Letter from Dr. Fitzpatrick to WCC Board of Trustees (January 29, 2015)

Members of the WCC Board of Trustees:

I am contacting you in regard to Tuesday night’s briefing on Student Success Software.  I am doing so both to express concern about the apparently rushed nature of the decision that is before you and also to correct the record.

Regarding the rushed nature of the decision:

One only need look at the large number of issues we encounter with Blackboard to understand that the decision on this new software needs to be done with a great deal of deliberation.  Blackboard is a badly flawed platform.  For every problem its vendor fixes, two more are created.  In the last year I alone have discovered two serious flaws in our current version of Blackboard.  Both have been “fixed” and those fixes will be in the next version of Blackboard when we transition to it in May.  Yet I fully expect that, with that new version, we will find new serious defects in the software.  I expect that because that has been the track record for Blackboard for as long as we have been using it.

For years the faculty have urged the College to look at other platforms, but the fact of the matter is that it would take a huge investment in software, equipment, training, time, and other resources to replace Blackboard.  We, then, are stuck with a platform that serves us poorly.
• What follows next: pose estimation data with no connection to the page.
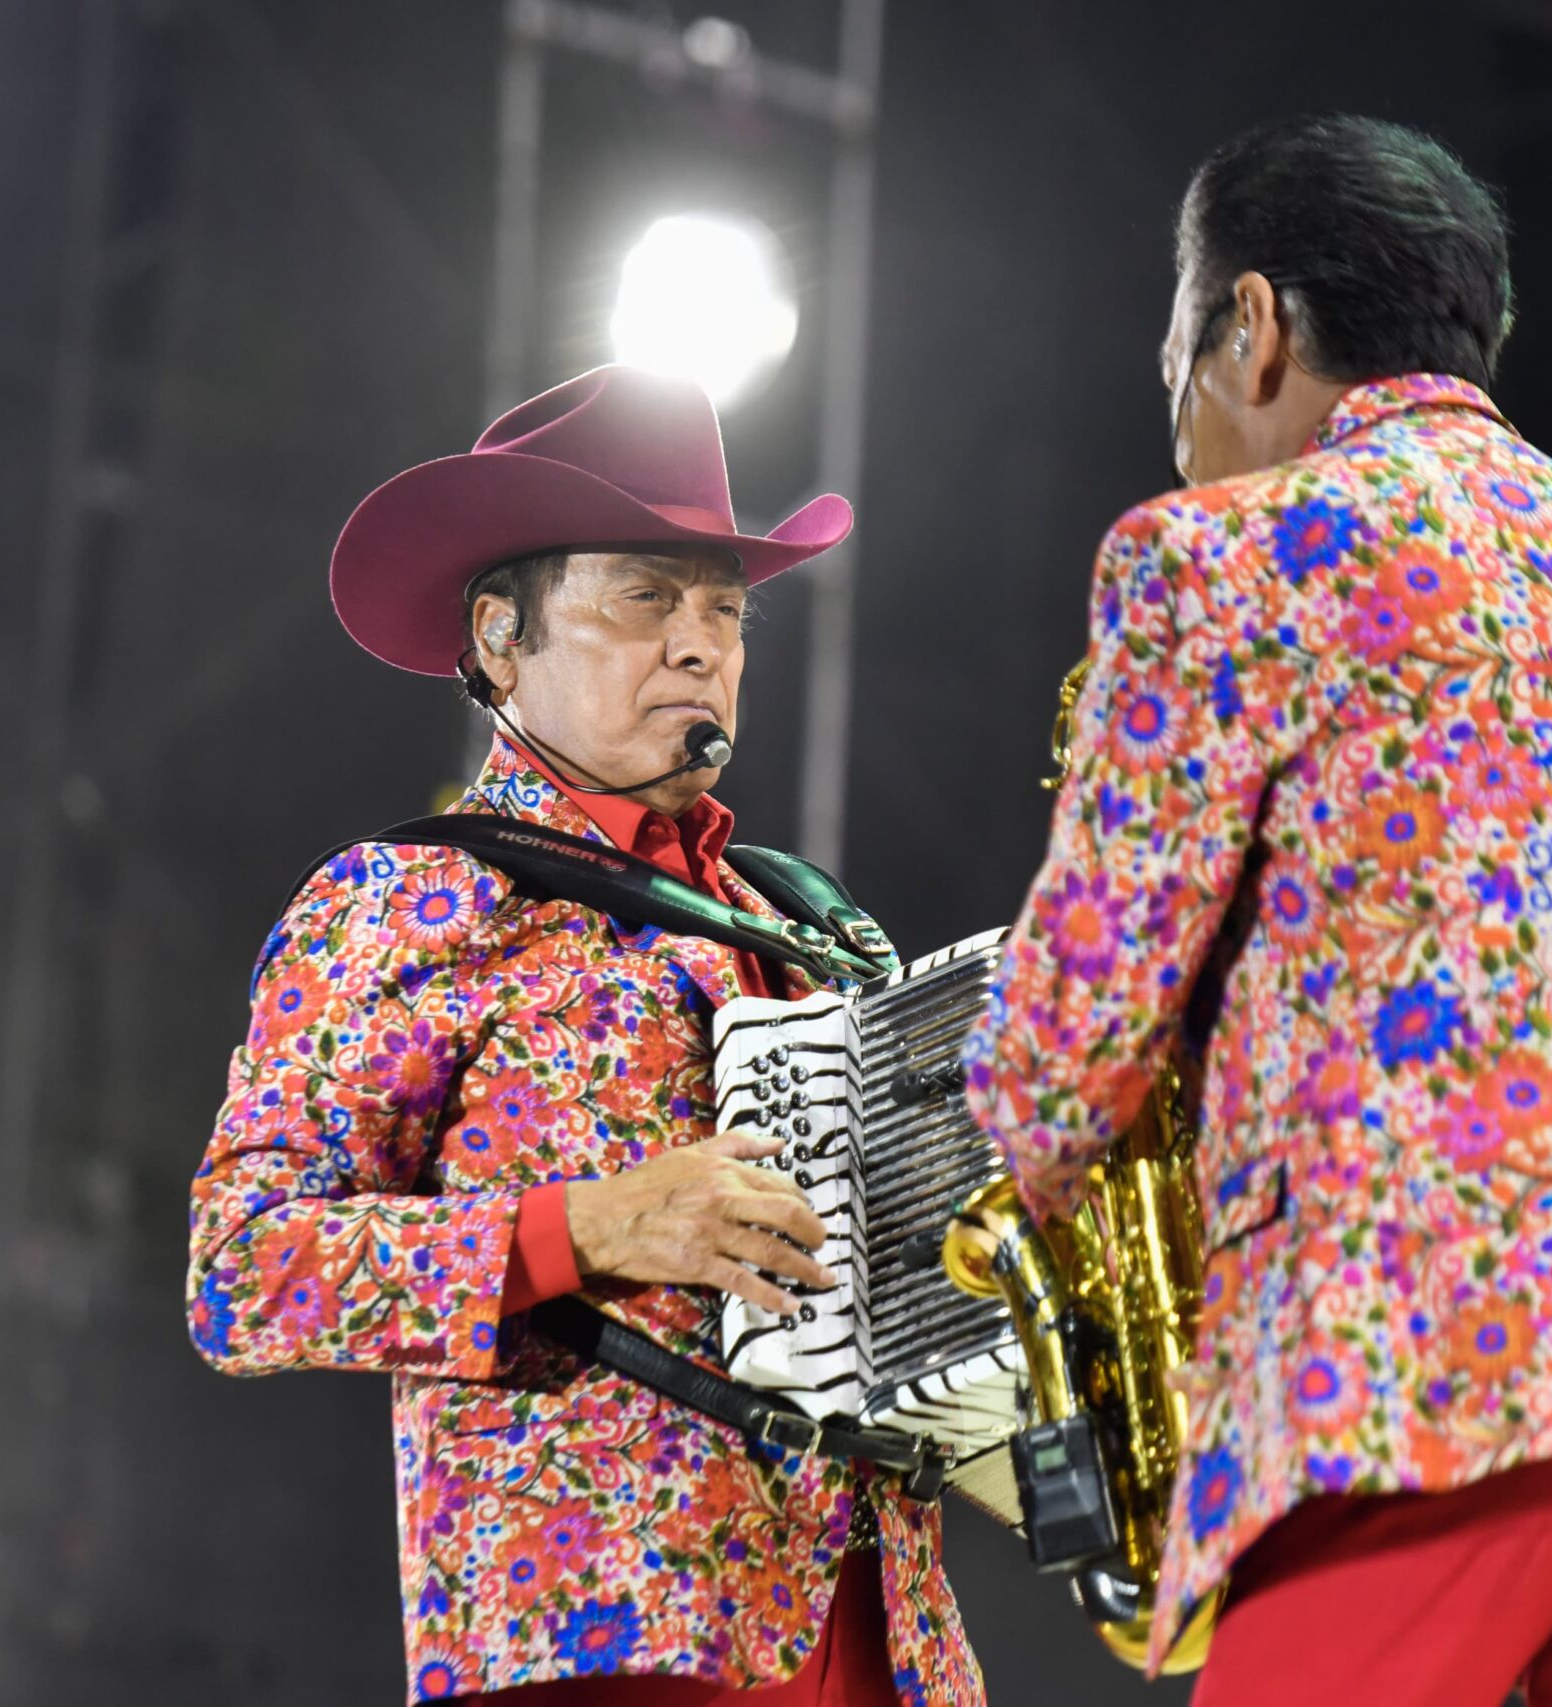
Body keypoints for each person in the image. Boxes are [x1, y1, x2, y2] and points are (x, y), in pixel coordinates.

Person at [963, 114, 1552, 1706]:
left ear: (1254, 327)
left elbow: (1064, 1050)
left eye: (1176, 373)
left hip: (1441, 1347)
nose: (1183, 440)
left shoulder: (1223, 555)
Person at [187, 366, 980, 1707]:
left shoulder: (813, 922)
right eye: (645, 598)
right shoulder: (403, 898)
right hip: (603, 1642)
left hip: (886, 1645)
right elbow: (241, 1271)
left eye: (725, 610)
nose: (701, 645)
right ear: (501, 637)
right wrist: (592, 1227)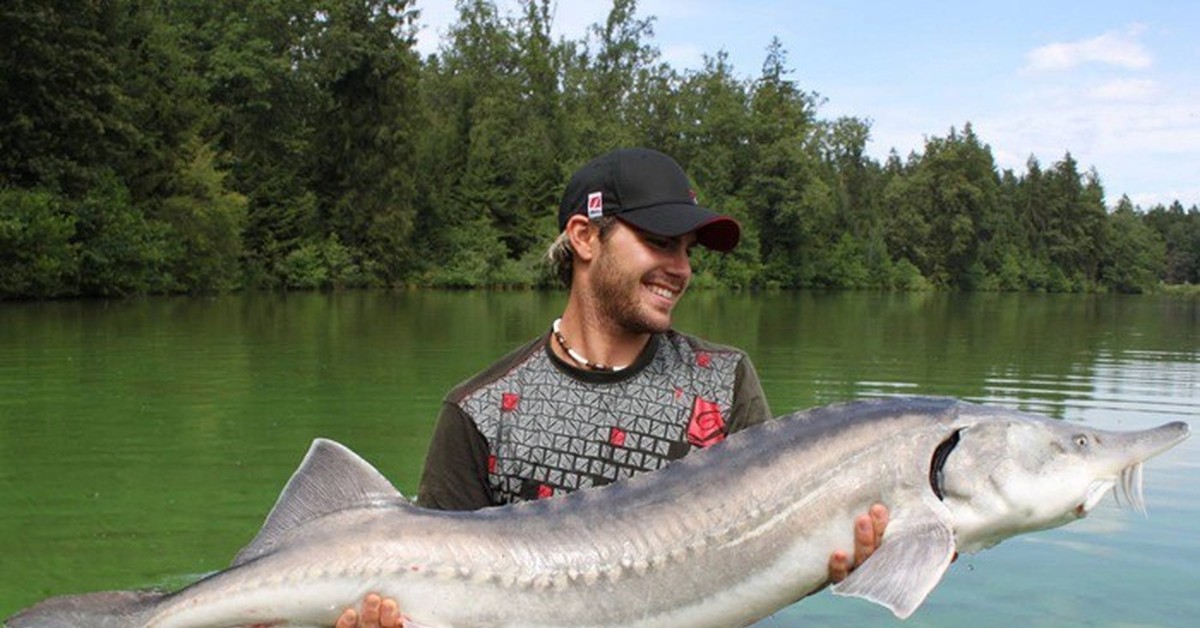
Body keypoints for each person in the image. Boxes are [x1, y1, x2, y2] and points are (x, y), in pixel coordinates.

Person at [334, 148, 889, 627]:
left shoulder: (723, 381)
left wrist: (824, 561)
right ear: (584, 237)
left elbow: (752, 563)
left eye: (688, 249)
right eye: (658, 241)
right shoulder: (479, 410)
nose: (680, 268)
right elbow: (441, 592)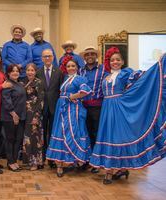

And, to be clear, this is really no one’s fault on this campus.  It is what it is.

So now we are looking at making another substantial investment in software, software on which we likely will become as dependent as we have on Blackboard.  It is therefore imperative that this software be fully researched, that discussions take place between the potential users at WCC and the users at other campuses, that it is thoroughly tested by potential users on this campus, and after these steps have been taken, that informed discussions take place between faculty and administration at WCC before the College makes this substantial investment.

If the vendor wants our business, they’ll keep the negotiated price until we have done due diligence and have had a thorough evaluation process.  If they are not willing to allow us to do due diligence, they don’t deserve our business, nor ought they receive it.

Correcting the Record:

There are three issues here.  First, the statement was made Tuesday night that this software would empower counselors.  That’s a wonderful sentiment, but the fact of the matter is we have fewer counselors now than at any time in my 19-year career at WCC.  In their place the college has hired low-cost, low-experience academic advisors who appear to work from a pretty restricted template when advising students.  This is doing a disservice to our students.  Moreover, it is the sense of those few faculty who are aware of the administration’s desire to purchase this software that its purpose is not to empower counselors and advisors, but to replace them.  If one wants to empower counselors, one ought begin that process by hiring counselors to empower, not by spending nearly $400,000 on software.

Second, the statement was made Tuesday night that those of us on the “inside” see the College’s admissions process as a straight line when it really is not.  This simply is not the case for many of us.  For years the faculty have expressed concern and frustration about the needlessly complex admissions process at WCC, and we have made clear that we feared the process was damaging enrollments.  Now the administration proposes to insert yet another impersonal piece of software into the admissions and registration process that prospective students must navigate.  The Board of Trustees, the staff, and the faculty deserve a clear and detailed explanation about how this software will be used, where in the process it will fit, and exactly how it “straightens” that line from a student’s perspective.

Finally, I want to make clear the level of faculty involvement in the acquisition process to this point in time.  Yes, the department chairs were told about the software—last Tuesday—without warning and without preparatory material that would have allowed them to come prepared for a serious and substantive discussion.  That “briefing” was conducted by employees of the vendor via teleconference while department chairs were listening to what several have described to me as indecipherable gibberish.  Because departments will not have their monthly meetings until February 12, whatever the department chairs might have gleaned from that briefing, it will not filter its way down to individual faculty for discussion until that date.

This is neither cooperation nor is it collaboration.  It is checking the box so that it can be said the faculty have been informed.

So, I urge the Board of Trustees not be rushed into making a $400,000 decision with which we likely will be stuck for the foreseeable future and likely at a substantially increased price after the third year.